WHAT IS EXPECTED. Pull out every row below that contains the string "Calculateur", and copy each one in full. The match is case-sensitive.

INPUT.
○ ○ ○ ○

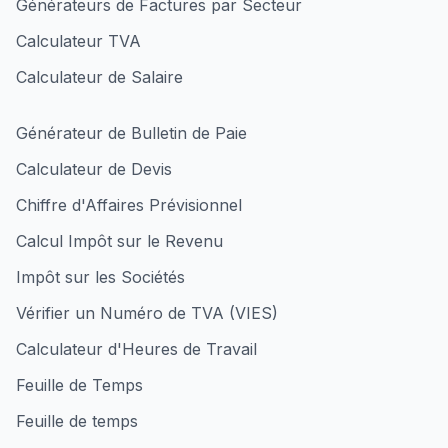
Générateurs de Factures par Secteur
Calculateur TVA
Calculateur de Salaire
Générateur de Bulletin de Paie
Calculateur de Devis
Chiffre d'Affaires Prévisionnel
Calcul Impôt sur le Revenu
Impôt sur les Sociétés
Vérifier un Numéro de TVA (VIES)
Calculateur d'Heures de Travail
Feuille de Temps
Feuille de temps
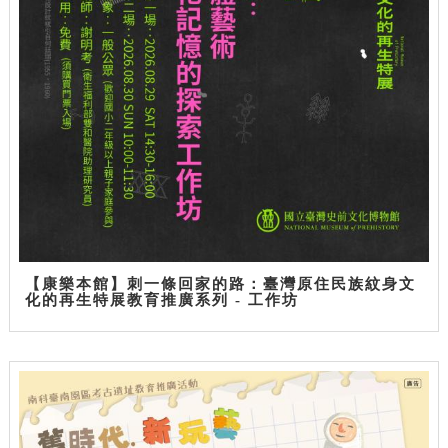
【康樂本館】刺一條回家的路：臺灣原住民族紋身文
化的再生特展教育推廣系列 - 工作坊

○ ○ ○ ○

WRITTEN REPLY.
Calculateur TVA
Calculateur de Salaire
Calculateur de Devis
Calculateur d'Heures de Travail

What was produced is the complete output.